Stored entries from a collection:
▬▬▬▬▬▬

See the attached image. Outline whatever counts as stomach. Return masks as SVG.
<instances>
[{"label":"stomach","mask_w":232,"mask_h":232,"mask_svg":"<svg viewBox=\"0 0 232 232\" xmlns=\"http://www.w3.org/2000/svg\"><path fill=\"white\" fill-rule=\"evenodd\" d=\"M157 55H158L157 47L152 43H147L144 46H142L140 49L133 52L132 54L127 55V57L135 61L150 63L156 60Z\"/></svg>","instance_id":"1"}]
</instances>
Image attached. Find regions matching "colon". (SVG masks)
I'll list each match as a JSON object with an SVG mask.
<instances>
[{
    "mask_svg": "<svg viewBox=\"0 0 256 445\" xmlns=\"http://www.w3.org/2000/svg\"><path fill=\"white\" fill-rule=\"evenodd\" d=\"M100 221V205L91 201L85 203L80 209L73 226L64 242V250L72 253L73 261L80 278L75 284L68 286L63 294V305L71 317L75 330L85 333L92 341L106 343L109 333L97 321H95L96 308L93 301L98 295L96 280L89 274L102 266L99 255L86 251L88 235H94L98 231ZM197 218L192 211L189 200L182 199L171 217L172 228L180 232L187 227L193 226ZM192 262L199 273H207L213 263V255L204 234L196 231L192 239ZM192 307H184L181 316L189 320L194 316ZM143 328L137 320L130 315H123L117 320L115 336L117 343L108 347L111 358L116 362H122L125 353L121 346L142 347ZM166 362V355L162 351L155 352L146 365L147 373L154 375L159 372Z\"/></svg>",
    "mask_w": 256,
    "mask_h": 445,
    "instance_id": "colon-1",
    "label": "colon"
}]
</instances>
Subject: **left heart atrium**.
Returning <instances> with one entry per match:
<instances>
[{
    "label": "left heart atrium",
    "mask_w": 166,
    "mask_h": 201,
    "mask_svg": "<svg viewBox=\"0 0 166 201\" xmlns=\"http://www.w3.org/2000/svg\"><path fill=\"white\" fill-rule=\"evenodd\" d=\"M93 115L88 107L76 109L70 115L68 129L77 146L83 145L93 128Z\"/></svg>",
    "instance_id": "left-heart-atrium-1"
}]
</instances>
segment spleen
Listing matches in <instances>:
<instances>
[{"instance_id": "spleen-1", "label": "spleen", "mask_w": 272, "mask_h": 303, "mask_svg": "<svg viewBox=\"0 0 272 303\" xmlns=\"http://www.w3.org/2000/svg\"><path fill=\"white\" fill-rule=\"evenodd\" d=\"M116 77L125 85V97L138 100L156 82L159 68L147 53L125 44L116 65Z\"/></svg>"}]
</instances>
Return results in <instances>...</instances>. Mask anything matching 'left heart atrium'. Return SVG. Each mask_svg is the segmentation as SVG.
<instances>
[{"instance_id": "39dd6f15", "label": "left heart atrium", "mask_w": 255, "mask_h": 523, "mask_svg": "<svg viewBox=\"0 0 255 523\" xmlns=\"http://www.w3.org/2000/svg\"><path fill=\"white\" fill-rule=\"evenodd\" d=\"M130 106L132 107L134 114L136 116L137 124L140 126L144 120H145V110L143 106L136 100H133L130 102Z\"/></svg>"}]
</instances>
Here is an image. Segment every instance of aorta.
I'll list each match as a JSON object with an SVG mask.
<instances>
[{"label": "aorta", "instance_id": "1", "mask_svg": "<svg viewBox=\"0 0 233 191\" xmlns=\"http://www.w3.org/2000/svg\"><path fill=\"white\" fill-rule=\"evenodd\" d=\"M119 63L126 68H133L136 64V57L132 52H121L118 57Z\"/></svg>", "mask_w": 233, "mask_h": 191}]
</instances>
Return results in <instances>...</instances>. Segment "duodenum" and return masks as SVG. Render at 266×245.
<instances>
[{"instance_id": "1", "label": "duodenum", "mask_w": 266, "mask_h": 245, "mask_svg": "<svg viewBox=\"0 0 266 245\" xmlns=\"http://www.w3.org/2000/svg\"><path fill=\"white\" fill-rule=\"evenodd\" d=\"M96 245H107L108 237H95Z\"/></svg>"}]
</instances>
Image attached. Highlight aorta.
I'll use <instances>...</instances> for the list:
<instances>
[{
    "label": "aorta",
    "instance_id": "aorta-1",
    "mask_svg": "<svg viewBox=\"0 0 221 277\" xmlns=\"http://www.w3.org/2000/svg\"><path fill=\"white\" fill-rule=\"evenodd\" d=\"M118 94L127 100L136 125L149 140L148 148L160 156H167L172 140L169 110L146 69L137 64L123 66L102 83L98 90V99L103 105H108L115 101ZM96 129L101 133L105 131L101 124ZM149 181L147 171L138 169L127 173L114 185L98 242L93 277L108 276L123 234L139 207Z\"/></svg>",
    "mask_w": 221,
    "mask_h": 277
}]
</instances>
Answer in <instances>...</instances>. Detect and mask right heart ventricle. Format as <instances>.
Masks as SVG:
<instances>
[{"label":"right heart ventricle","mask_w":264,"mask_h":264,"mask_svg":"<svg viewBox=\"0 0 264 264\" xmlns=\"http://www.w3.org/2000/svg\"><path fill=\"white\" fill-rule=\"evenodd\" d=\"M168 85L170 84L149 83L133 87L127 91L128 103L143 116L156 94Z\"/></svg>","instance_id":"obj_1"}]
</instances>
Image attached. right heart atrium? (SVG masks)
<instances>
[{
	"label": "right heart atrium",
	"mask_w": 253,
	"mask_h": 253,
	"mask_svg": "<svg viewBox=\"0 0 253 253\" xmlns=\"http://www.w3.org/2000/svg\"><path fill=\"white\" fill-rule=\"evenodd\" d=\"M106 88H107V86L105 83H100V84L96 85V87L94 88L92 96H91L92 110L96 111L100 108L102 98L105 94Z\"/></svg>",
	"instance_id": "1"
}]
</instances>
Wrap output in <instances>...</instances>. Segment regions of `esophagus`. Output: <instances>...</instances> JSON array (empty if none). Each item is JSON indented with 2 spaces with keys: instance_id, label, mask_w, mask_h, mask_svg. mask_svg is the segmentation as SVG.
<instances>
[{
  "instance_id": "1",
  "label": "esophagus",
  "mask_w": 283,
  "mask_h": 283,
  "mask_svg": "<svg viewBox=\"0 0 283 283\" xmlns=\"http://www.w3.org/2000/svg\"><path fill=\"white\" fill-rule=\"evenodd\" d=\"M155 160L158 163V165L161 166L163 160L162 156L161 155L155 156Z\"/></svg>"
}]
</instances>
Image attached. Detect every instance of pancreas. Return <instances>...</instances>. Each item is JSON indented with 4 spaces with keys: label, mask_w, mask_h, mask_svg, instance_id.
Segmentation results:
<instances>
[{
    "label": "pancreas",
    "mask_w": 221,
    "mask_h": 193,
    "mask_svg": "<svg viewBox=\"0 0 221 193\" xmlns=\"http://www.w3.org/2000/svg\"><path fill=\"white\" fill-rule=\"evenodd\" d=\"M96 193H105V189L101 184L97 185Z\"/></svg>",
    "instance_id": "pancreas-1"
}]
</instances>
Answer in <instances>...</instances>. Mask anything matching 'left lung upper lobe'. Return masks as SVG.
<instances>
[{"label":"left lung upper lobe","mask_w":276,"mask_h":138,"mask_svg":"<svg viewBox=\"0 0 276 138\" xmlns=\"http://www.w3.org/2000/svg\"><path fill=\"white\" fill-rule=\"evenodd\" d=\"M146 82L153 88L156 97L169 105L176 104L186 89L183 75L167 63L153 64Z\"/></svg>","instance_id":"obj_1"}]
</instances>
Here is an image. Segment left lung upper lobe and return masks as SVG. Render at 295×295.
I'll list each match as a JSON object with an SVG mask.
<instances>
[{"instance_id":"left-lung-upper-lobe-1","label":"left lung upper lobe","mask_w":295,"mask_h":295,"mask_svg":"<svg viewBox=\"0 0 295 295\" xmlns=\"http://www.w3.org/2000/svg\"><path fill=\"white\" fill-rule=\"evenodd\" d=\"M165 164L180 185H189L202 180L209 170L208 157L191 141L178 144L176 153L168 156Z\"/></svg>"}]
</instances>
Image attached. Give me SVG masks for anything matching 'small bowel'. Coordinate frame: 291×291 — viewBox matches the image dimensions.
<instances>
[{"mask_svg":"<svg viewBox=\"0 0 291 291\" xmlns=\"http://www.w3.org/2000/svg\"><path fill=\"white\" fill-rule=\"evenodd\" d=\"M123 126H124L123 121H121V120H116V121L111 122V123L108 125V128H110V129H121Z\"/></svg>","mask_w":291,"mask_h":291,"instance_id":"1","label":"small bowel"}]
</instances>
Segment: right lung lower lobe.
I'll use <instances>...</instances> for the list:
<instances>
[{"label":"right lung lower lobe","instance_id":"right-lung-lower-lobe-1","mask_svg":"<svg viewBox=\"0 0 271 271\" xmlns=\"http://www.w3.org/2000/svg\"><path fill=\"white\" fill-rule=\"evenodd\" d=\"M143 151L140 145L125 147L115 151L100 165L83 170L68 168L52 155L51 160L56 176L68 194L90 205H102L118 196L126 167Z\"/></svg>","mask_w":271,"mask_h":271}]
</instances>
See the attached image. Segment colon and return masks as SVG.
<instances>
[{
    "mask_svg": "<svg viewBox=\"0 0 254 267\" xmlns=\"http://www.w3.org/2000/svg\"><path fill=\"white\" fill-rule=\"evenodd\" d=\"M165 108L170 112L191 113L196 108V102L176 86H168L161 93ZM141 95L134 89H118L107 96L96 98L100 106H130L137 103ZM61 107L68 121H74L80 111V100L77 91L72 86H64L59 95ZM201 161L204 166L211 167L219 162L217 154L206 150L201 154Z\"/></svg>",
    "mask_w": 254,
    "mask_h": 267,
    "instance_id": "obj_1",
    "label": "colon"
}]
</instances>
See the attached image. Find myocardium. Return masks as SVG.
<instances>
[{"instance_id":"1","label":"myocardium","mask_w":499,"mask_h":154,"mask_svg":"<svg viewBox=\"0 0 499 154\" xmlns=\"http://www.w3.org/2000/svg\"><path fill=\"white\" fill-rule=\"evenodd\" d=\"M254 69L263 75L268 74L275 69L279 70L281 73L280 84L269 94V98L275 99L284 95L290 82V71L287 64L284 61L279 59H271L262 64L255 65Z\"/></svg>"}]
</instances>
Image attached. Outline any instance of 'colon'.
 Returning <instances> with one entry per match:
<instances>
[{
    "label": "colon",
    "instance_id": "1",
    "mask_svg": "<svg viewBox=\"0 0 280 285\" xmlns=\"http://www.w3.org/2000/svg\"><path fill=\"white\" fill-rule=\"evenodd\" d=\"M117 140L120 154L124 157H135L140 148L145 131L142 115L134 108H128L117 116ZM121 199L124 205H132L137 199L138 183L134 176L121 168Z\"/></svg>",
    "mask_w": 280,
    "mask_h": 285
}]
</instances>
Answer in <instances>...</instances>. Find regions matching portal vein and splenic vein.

▬▬▬▬▬▬

• _What needs to be done_
Please list every line of the entries above that contains the string "matching", copying each such line in full. Case counts.

• _The result_
Image attached. Find regions matching "colon". (SVG masks)
Return results in <instances>...</instances>. Mask anything matching 'left heart atrium'. Return SVG. Each mask_svg is the segmentation as SVG.
Answer in <instances>...</instances>. Mask anything matching 'left lung upper lobe'. Return masks as SVG.
Image attached. Give me SVG masks for anything matching 'small bowel'. Coordinate frame: 291×291 — viewBox matches the image dimensions.
Answer in <instances>...</instances>. Find regions matching portal vein and splenic vein.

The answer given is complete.